Unlike the rules issued by the White House, the limits in the stimulus bill would apply to top executives and the highest-paid employees at all 359 banks that have already received government aid.

"This is a big deal. This is a problem," said Scott Talbott, chief lobbyist for the nation's largest financial services firms. "It undermines the current incentive structure."

Talbott said banking executives expected certain restrictions would be applied to them but are concerned that some of the most highly paid employees, such as top traders, who bring in hefty sums for the company, would flee to hedge funds or foreign banks that have not accepted U.S. government funds.

The White House restrictions capped executive pay at $500,000 and allowed companies to award unlimited stock. Those rules applied only to institutions that receive government funds in the future and under limited circumstances.

Bonuses make up much of financial executives' take-home pay, so the new rules could significantly diminish their compensation. For example, Goldman Sachs chief executive Lloyd Blankfein made $68.5 million in 2007 -- a Wall Street record -- but $67.9 million of that was in bonus and other incentive pay that analysts said would be subject to the new rules.

Citigroup's top executive, Vikram Pandit, has voluntarily agreed to a $1 salary until his company returns to profitability.
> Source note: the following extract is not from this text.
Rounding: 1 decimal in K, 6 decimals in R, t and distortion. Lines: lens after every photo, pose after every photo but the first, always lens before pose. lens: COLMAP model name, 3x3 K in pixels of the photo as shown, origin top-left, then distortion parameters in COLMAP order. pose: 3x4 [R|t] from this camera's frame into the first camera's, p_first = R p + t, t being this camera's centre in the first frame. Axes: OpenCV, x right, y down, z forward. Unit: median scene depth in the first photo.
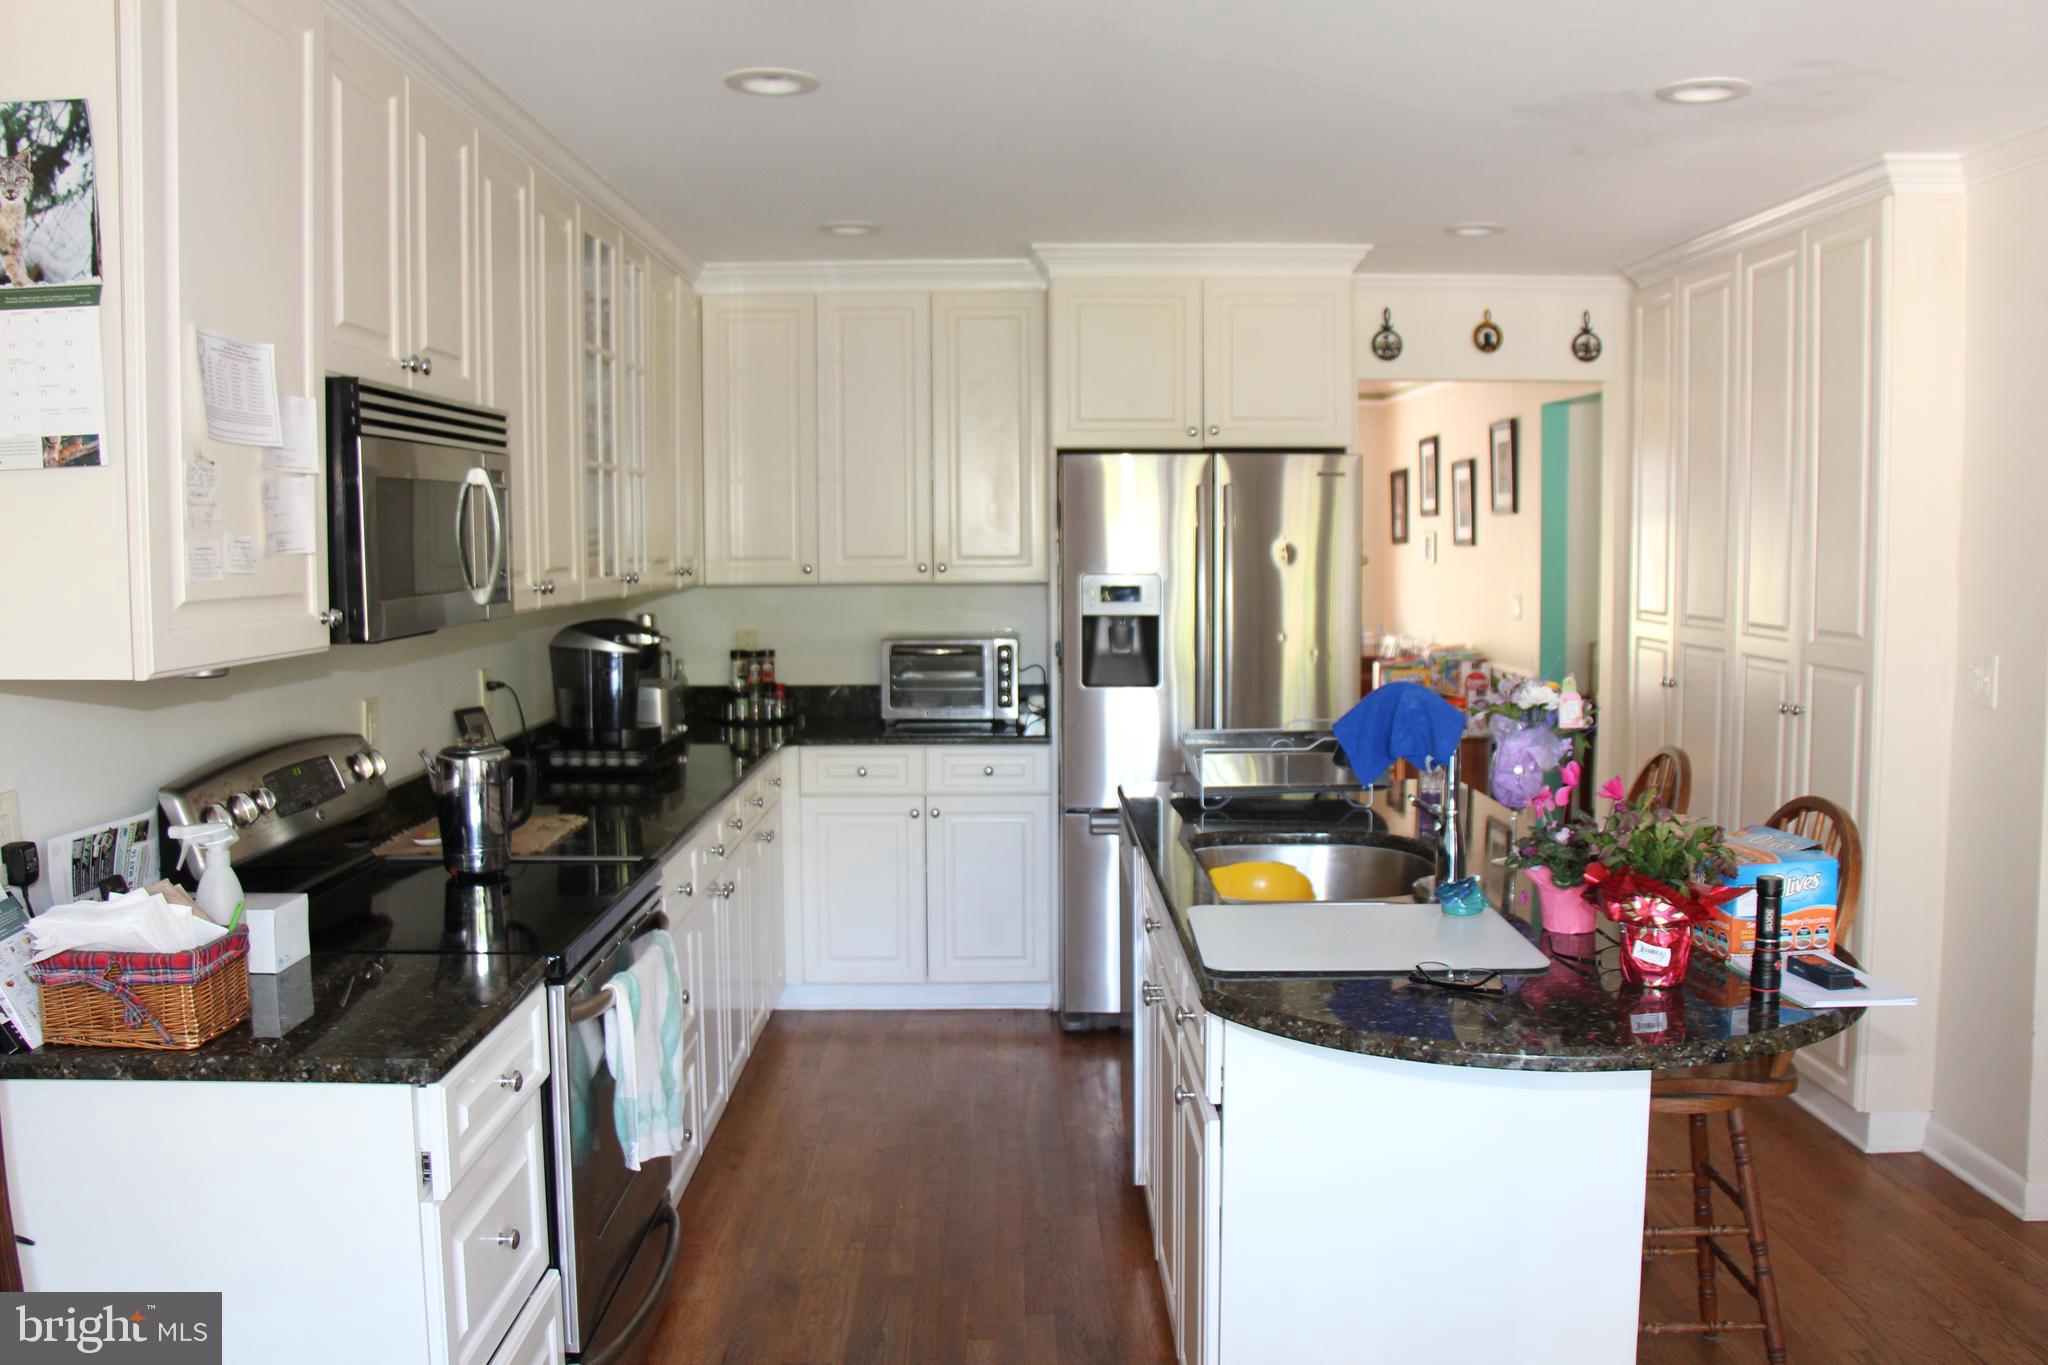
lens RADIAL K [[1721.1, 0, 1020.9], [0, 1721.1, 676.6], [0, 0, 1]] dist [-0.015824, 0.021610]
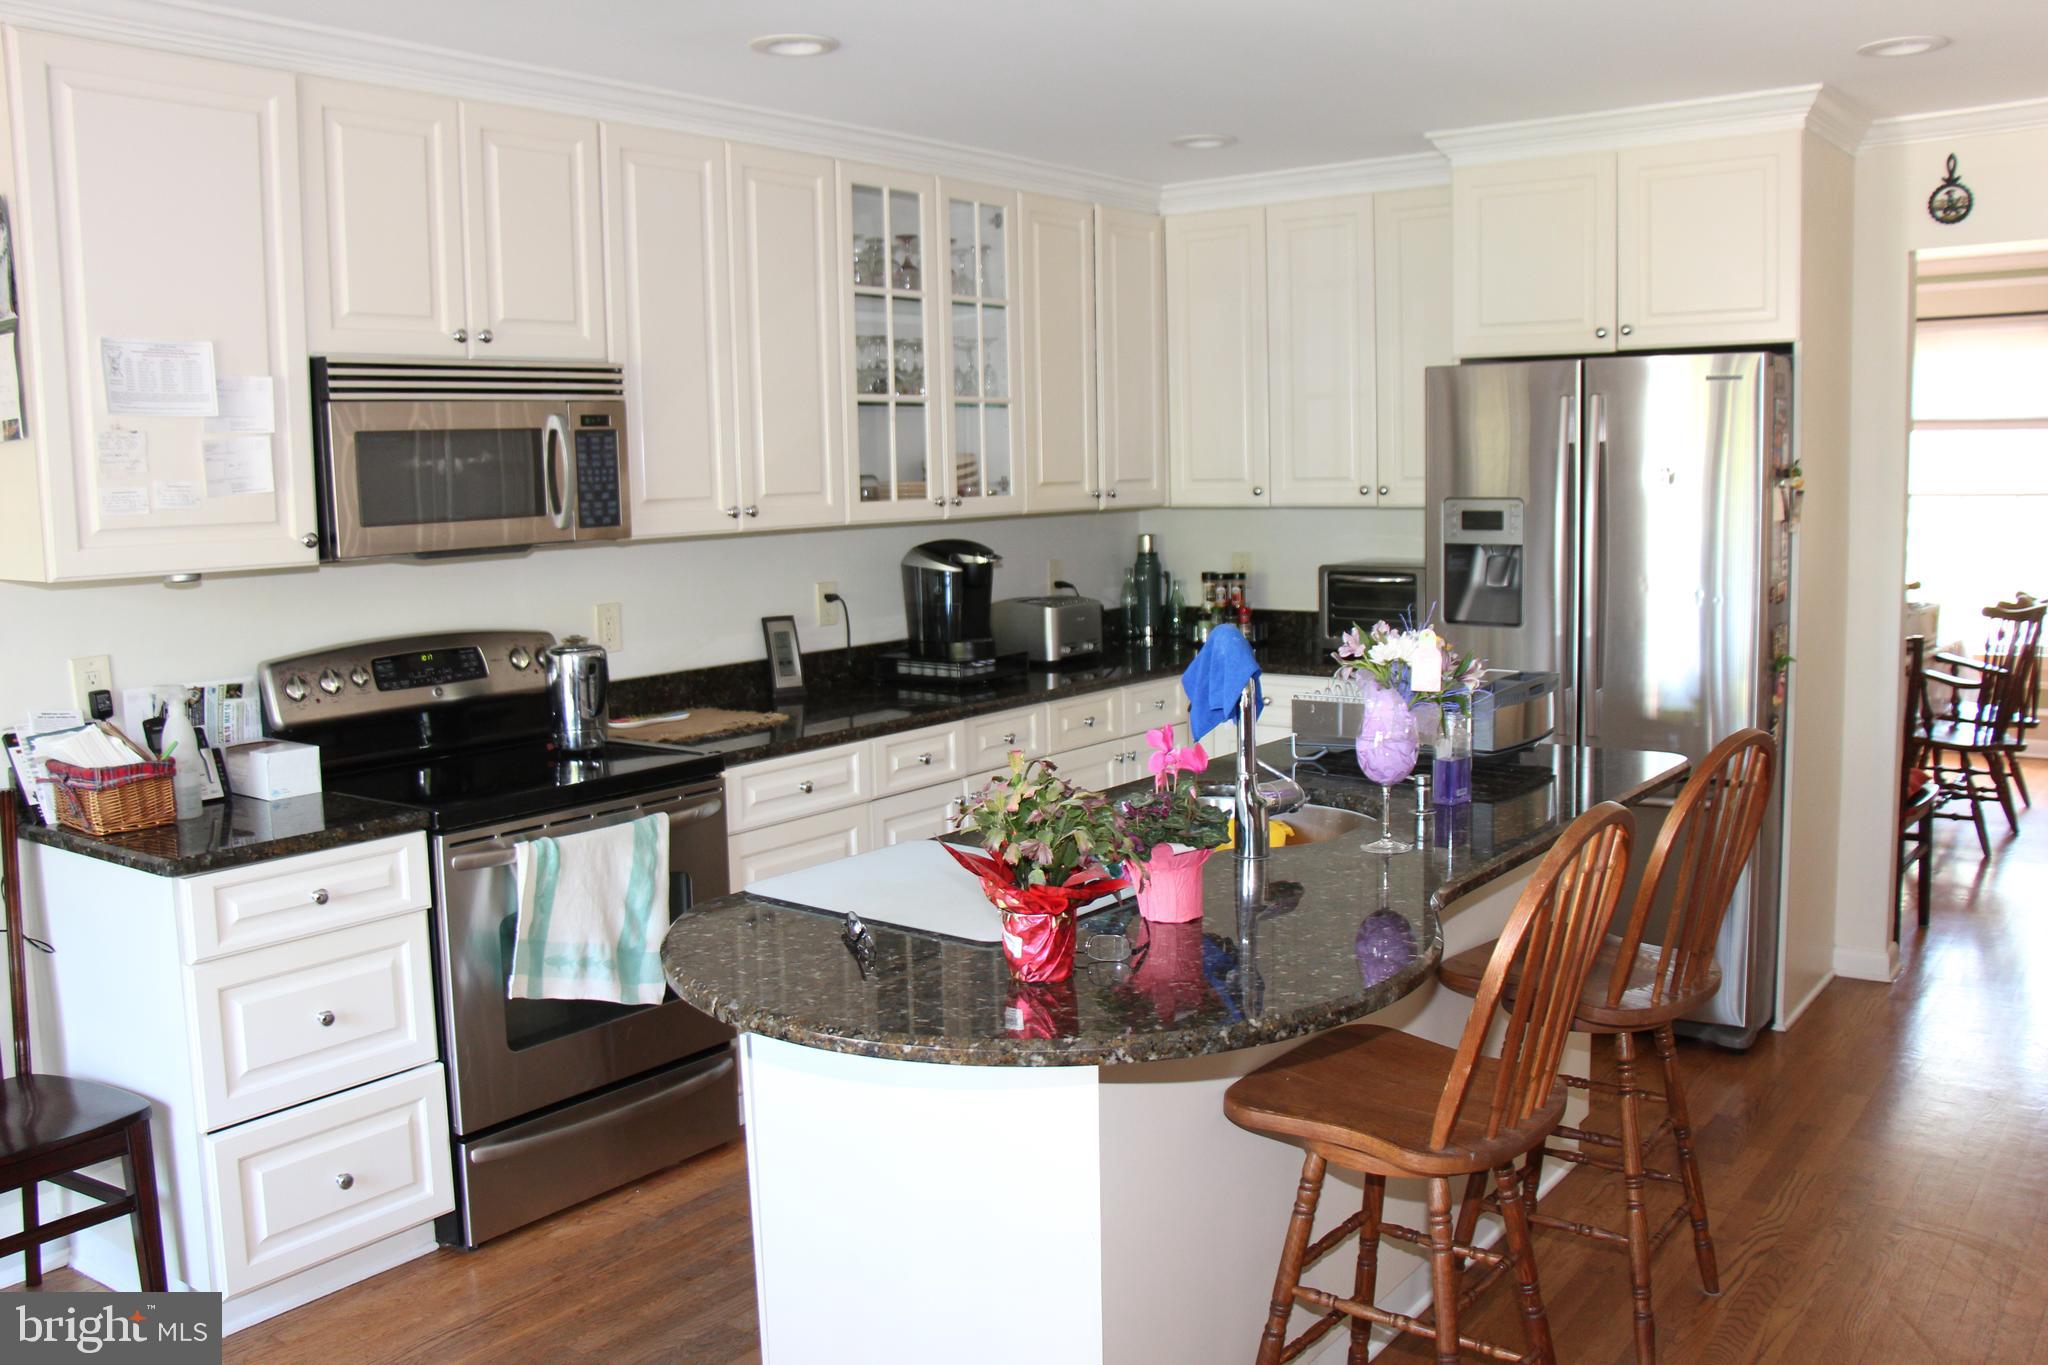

In theory, this means that Pandit would be allowed an annual bonus of pennies.

Critics of excessive executive pay assert that companies have always found ways around compensation rules. Yesterday, they noted that more stringent measures -- such as a $400,000 cap on all forms of compensation -- did not survive last-minute wrangling by House and Senate leaders on the final compromise stimulus bill. To offset the new rules, inserted by Sen. Christopher J. Dodd (D-Conn.), compensation boards could just significantly raise the base salary of executives, the critics said.

"Congress missed a huge opportunity to set a strict and measurable limit on executive pay," said Sarah Anderson, a director at the Institute for Policy Studies in Washington. "I'm afraid companies will find ways to shift compensation to other pots and continue to make massive payouts that have so outraged the American people."

But several compensation experts said that is unlikely, given the glaring spotlight on an issue that is not expected to go away anytime soon. Excessive compensation has received increasing scrutiny as the pay gap between executives and average workers widened in recent years. Public furor reached a boiling point with news that billions of dollars in bonuses were paid to Wall Street employees last year even as the banks took billions in taxpayer bailout money.

The bonus restrictions would apply to a varying number of employees at each firm, depending on how much money the firm has taken in government assistance. At banks receiving less than $25 million, the limits would apply to only the highest-paid employee. For those receiving $25 million to $250 million, the restriction would apply to the five highest-paid employees. The top five executives and ten highest-paid employees would be affected at firms receiving $250 million to $500 million.